**Challenge**
Copy out every line of the records below exactly, keeping each line as it appears.

**Extracted data**
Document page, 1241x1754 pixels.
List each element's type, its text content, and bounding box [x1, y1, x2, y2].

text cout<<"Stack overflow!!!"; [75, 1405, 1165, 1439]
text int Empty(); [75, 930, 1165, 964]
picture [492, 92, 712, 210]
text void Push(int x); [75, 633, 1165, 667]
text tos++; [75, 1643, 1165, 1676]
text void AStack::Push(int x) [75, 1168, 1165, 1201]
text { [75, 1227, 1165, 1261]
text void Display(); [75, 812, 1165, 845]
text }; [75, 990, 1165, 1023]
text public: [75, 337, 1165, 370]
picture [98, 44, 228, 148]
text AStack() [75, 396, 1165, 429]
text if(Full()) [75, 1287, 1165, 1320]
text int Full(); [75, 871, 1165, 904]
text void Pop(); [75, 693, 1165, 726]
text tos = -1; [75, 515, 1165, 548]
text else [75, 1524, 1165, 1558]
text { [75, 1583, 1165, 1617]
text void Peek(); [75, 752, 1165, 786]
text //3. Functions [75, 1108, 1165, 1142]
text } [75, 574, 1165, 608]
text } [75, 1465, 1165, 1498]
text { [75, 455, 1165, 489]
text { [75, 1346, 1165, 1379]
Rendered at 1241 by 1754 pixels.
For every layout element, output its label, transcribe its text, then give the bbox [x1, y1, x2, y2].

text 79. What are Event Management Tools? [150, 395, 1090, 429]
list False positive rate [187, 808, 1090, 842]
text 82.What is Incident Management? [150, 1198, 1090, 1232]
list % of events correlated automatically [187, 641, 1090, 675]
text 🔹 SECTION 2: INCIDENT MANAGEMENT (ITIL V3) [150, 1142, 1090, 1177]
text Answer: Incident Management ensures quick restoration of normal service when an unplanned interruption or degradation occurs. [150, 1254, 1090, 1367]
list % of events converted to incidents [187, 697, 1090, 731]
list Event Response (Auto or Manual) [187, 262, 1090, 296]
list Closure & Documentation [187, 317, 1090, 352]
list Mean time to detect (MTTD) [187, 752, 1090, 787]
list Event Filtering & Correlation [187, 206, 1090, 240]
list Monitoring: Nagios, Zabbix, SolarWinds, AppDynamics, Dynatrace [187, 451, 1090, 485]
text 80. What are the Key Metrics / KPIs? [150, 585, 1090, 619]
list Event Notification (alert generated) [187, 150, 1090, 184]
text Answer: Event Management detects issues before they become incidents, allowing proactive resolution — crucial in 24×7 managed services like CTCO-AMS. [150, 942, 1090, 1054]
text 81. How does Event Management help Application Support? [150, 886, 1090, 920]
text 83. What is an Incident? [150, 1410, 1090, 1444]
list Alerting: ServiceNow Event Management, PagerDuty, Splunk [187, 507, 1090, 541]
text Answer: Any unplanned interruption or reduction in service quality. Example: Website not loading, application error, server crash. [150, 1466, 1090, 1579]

**The result**
Document page, 1241x1754 pixels.
List each element's type, its text content, and bounding box [x1, y1, x2, y2].

text cout<<"Stack overflow!!!"; [75, 1405, 1165, 1439]
text int Empty(); [75, 930, 1165, 964]
picture [492, 92, 712, 210]
text void Push(int x); [75, 633, 1165, 667]
text tos++; [75, 1643, 1165, 1676]
text void AStack::Push(int x) [75, 1168, 1165, 1201]
text { [75, 1227, 1165, 1261]
text void Display(); [75, 812, 1165, 845]
text }; [75, 990, 1165, 1023]
text public: [75, 337, 1165, 370]
picture [98, 44, 228, 148]
text AStack() [75, 396, 1165, 429]
text if(Full()) [75, 1287, 1165, 1320]
text int Full(); [75, 871, 1165, 904]
text void Pop(); [75, 693, 1165, 726]
text tos = -1; [75, 515, 1165, 548]
text else [75, 1524, 1165, 1558]
text { [75, 1583, 1165, 1617]
text void Peek(); [75, 752, 1165, 786]
text //3. Functions [75, 1108, 1165, 1142]
text } [75, 574, 1165, 608]
text } [75, 1465, 1165, 1498]
text { [75, 455, 1165, 489]
text { [75, 1346, 1165, 1379]
Rendered at 1241 by 1754 pixels.
For every layout element, output its label, transcribe its text, then give the bbox [x1, y1, x2, y2].

text 79. What are Event Management Tools? [150, 395, 1090, 429]
list False positive rate [187, 808, 1090, 842]
text 82.What is Incident Management? [150, 1198, 1090, 1232]
list % of events correlated automatically [187, 641, 1090, 675]
text 🔹 SECTION 2: INCIDENT MANAGEMENT (ITIL V3) [150, 1142, 1090, 1177]
text Answer: Incident Management ensures quick restoration of normal service when an unplanned interruption or degradation occurs. [150, 1254, 1090, 1367]
list % of events converted to incidents [187, 697, 1090, 731]
list Event Response (Auto or Manual) [187, 262, 1090, 296]
list Closure & Documentation [187, 317, 1090, 352]
list Mean time to detect (MTTD) [187, 752, 1090, 787]
list Event Filtering & Correlation [187, 206, 1090, 240]
list Monitoring: Nagios, Zabbix, SolarWinds, AppDynamics, Dynatrace [187, 451, 1090, 485]
text 80. What are the Key Metrics / KPIs? [150, 585, 1090, 619]
list Event Notification (alert generated) [187, 150, 1090, 184]
text Answer: Event Management detects issues before they become incidents, allowing proactive resolution — crucial in 24×7 managed services like CTCO-AMS. [150, 942, 1090, 1054]
text 81. How does Event Management help Application Support? [150, 886, 1090, 920]
text 83. What is an Incident? [150, 1410, 1090, 1444]
list Alerting: ServiceNow Event Management, PagerDuty, Splunk [187, 507, 1090, 541]
text Answer: Any unplanned interruption or reduction in service quality. Example: Website not loading, application error, server crash. [150, 1466, 1090, 1579]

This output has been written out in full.